Abstract of Meeting Paper

Society for Risk Analysis 1997 Annual Meeting

Dose-Scaling and Distributional Approaches to Noncancer Risk Assessment. Lorenz Rhomberg and Sandra J. S. Baird, Harvard School of Public Health, 718 Huntington Ave., Boston, MA 02159; Joshua Cohen, Gradient Corporation, 44 Brattle St., Cambridge, MA 02138; and George Gray, Harvard Center for Risk Analysis, Harvard School of Public Health, 718 Huntington Ave., Boston, MA 02159

The problem of scaling doses for toxicological equivalence across species has been relatively little studied for noncancer endpoints. In noncancer risk assessment, it has been traditional to express doses on a mg/kg/day basis and to apply a 10-fold uncertainty factor for extrapolating critical-effect NOAELs from animals to humans.
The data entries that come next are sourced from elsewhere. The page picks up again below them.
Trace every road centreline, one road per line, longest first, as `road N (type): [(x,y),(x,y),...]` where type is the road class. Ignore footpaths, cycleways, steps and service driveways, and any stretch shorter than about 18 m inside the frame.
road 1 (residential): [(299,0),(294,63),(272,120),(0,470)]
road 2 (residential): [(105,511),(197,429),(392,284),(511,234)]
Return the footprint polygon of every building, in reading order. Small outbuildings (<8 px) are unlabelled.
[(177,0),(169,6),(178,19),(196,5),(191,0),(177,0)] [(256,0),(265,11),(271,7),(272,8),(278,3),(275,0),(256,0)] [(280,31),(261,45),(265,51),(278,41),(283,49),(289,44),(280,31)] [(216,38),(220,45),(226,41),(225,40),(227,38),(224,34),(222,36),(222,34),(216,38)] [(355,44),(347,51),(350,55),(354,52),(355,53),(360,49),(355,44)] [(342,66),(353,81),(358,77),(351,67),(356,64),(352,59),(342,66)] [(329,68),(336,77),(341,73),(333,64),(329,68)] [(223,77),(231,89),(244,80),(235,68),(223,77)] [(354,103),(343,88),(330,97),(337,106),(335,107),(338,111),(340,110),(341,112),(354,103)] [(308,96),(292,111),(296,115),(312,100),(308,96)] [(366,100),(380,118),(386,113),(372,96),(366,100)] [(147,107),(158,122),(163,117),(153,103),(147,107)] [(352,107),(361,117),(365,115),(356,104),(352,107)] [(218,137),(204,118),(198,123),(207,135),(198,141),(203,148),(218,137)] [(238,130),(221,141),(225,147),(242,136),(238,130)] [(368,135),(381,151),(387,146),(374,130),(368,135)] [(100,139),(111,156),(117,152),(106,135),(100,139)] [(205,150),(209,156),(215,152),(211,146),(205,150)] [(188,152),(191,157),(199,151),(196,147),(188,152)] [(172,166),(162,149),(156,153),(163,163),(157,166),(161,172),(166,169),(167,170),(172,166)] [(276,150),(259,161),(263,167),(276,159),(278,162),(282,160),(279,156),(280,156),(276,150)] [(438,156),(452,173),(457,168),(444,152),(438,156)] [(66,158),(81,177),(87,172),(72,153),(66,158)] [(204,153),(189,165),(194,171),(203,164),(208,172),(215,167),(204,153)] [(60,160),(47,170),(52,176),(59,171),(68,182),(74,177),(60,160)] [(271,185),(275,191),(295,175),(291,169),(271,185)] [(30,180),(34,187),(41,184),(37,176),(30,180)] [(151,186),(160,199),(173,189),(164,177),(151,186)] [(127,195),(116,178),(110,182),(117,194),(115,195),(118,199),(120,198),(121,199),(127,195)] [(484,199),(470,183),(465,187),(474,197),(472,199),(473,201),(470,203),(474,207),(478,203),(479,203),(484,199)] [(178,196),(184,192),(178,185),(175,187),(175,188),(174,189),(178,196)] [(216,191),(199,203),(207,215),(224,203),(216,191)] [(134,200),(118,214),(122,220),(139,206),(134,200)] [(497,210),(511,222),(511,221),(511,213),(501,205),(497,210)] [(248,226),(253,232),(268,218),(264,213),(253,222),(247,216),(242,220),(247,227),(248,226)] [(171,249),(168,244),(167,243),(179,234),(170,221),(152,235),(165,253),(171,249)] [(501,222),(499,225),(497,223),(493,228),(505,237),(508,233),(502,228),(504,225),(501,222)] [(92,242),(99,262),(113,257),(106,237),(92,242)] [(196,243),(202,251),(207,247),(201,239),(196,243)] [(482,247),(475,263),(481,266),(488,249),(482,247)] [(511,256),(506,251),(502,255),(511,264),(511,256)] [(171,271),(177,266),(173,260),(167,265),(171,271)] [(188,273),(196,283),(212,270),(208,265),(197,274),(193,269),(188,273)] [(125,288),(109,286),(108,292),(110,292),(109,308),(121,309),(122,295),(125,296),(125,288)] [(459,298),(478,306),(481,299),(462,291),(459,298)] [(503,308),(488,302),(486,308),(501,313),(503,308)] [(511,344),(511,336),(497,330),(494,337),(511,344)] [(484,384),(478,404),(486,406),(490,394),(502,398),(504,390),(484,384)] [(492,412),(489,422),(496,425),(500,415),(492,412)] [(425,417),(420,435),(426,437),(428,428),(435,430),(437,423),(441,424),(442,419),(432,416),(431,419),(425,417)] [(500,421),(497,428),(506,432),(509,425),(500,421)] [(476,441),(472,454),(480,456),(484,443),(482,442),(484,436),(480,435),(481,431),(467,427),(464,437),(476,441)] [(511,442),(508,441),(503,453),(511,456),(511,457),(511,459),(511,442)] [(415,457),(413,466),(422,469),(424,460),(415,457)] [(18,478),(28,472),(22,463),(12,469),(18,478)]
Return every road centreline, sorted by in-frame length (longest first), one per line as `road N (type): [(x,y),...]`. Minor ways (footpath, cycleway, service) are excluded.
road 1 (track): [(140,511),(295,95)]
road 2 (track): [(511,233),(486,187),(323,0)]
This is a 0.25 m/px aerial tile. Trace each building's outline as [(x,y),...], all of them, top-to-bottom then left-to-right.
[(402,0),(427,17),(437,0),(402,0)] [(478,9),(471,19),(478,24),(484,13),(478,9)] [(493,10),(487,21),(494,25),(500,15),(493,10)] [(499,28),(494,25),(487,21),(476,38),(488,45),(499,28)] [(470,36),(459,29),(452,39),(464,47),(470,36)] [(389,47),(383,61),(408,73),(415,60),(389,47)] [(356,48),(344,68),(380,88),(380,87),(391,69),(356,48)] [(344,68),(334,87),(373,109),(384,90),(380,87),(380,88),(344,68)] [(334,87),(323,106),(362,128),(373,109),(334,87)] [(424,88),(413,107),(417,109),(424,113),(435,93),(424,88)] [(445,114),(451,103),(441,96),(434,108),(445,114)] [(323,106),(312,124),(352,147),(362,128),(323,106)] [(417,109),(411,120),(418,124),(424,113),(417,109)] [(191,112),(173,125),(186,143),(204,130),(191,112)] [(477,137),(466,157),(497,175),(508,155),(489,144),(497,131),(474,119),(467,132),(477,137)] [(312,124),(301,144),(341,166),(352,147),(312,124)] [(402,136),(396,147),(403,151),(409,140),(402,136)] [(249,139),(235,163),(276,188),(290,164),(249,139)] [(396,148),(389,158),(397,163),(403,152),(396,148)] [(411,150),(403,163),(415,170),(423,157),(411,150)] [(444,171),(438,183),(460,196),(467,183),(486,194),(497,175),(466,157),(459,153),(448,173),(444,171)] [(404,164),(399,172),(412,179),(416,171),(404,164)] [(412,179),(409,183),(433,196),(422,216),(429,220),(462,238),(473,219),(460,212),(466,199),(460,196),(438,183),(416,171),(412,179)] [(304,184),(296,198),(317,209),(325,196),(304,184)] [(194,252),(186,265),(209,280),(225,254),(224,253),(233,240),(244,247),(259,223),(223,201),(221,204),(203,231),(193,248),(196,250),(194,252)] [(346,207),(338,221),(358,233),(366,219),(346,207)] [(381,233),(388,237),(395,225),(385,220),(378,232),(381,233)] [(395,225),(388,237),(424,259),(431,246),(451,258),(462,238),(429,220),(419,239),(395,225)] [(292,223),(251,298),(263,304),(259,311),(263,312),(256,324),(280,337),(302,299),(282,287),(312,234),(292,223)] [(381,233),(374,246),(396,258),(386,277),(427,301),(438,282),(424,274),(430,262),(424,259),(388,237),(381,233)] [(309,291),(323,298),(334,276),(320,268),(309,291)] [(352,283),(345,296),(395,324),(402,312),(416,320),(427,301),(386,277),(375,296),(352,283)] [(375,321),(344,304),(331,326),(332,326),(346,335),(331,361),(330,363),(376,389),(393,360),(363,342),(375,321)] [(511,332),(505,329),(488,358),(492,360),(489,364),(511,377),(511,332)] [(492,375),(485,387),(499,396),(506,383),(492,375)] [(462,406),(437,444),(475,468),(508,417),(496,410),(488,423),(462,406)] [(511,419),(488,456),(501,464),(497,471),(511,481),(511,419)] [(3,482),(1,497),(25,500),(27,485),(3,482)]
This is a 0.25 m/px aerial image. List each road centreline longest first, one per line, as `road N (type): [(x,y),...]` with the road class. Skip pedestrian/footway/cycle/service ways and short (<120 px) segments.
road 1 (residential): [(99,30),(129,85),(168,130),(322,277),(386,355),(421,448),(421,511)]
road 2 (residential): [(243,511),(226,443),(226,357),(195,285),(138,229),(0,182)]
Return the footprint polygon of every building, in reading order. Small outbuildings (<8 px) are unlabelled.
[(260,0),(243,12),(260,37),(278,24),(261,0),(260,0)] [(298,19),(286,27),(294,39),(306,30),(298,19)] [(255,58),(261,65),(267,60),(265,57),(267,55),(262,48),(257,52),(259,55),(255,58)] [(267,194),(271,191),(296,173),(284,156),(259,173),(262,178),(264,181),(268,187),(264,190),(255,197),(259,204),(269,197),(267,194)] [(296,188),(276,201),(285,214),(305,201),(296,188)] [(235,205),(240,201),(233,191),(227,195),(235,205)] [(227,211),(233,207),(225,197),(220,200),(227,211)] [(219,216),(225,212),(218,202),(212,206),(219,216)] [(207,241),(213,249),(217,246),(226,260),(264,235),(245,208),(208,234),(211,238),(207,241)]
It might seem that distributional approaches to risk assessment—in which fixed extrapolation factors are replaced with statistical distributions derived from observations of the varying relative size of the toxicologically equivalent values over chemicals—would obviate concerns over dose-scaling rules by relying instead on empirically derived patterns. We argue, however, that proper dose scaling is still critical to well conceived distributional methods. A poorly chosen dose-scaling assumption has the effect of artificially inflating the distribution among species in equally toxic dose. It skews the identification of critical NOAELs among species. Moreover, when using a distribution of species-to-species ratios of equitoxic doses to extrapolate probabilistically from small experimental animals to humans, a poorly chosen scaling method introduces a considerable systematic bias, since the human value can no longer be considered to be randomly drawn from the distribution. The rationale for the traditional 10-fold animal-to-human factor is vaguely defined, combining the notion of allowance for agent-by-agent variability with that of correction for systematic differences in sensitivity in animals and humans. We explore the impact of firmer definitions on the interpretation of empirical data for defining probabilistic cross-species extrapolation, and we argue that best-fitting allometric relationships across species in equitoxic doses lead to "proper" scaling, i.e., scaling that avoids introducing systematic bias, minimizes the uncertainty in probabilistic extrapolation of equivalent doses across species, and gives all datasets appropriate consideration when choosing critical effects.

This work was supported in part by Health Canada under Contract No. H1201-6-9888.